Paul Valéry
Cahier (I)
1897–1941
La démocratie est une terrible affectation, une pose.
Rien de moins vrai. Elle périra avec le règne exclusif de l’argent.
[…]
L’État meurt par la « politique » comme la religion par la théologie.
Les théologiens et les politiciens.
[…]
En démocratie, — régime de la parole ou des effets de la parole — tout devient « politique ».

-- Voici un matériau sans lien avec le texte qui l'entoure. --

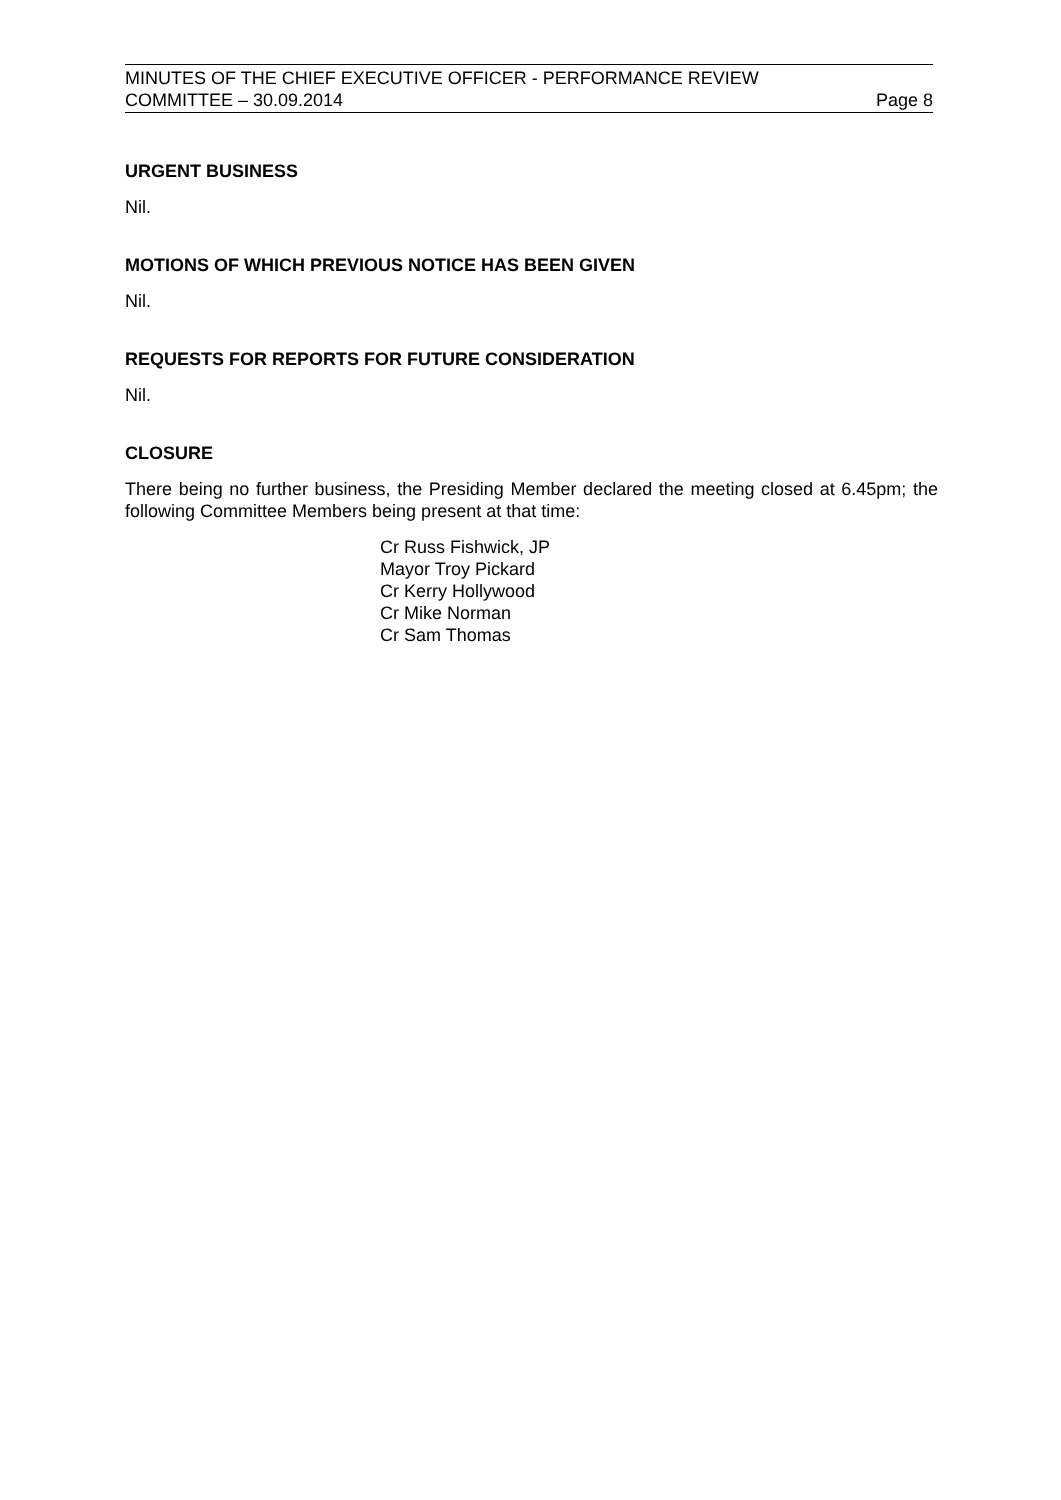MINUTES OF THE CHIEF EXECUTIVE OFFICER - PERFORMANCE REVIEW
COMMITTEE – 30.09.2014 Page 8
URGENT BUSINESS
Nil.
MOTIONS OF WHICH PREVIOUS NOTICE HAS BEEN GIVEN
Nil.
REQUESTS FOR REPORTS FOR FUTURE CONSIDERATION
Nil.
CLOSURE
There being no further business, the Presiding Member declared the meeting closed at 6.45pm; the following Committee Members being present at that time:
Cr Russ Fishwick, JP
Mayor Troy Pickard
Cr Kerry Hollywood
Cr Mike Norman
Cr Sam Thomas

Et « politique » en démocratie, signifie à peu près « dramatique ». Tout est relatif aux impressions d’un public. Ce sont les lois du théâtre qui s’appliquent. Simplification, illusion perpétuelle sous peine de rire et de mort. Tout pour l’effet. Tout dans le moment. Des rôles tranchés. Ce qui est difficile à entendre, proscrit. Ce qui est difficile à exprimer, n’existe pas. Ce qui demande de longs préparatifs, une attention prolongée, une mémoire exacte, l’indifférence au temps et à l’éclairage se fait impossible.
[…]
Le résultat des luttes politiques est de troubler, de falsifier dans les esprits, la notion de l’ordre d’importance des « questions », et de l’ordre d’urgence. Ce qui est vital est masqué par ce qui est de simple bien-être. Ce qui est d’avenir par l’immédiat. Ce qui est très nécessaire par ce qui est très sensible. Ce qui est profond et lent par ce qui est excitant. L’amour-propre, l’envie.
[…]
La Politique est le produit le plus ignoble et le plus néfaste de l’existence des sociétés humaines. Elle séduit inévitablement les esprits à des spéculations dont la matière est la liberté, la vie, les biens des individus considérés en masse, et qui supposent toujours leur passivité et leur docilité obtenues soit par la crainte, soit par la faiblesse d’esprit ; et ceci, quels que soient le système ou le régime qui soi[en]t en vigueur, les intentions des politiquants, leur valeur ou leur vertu.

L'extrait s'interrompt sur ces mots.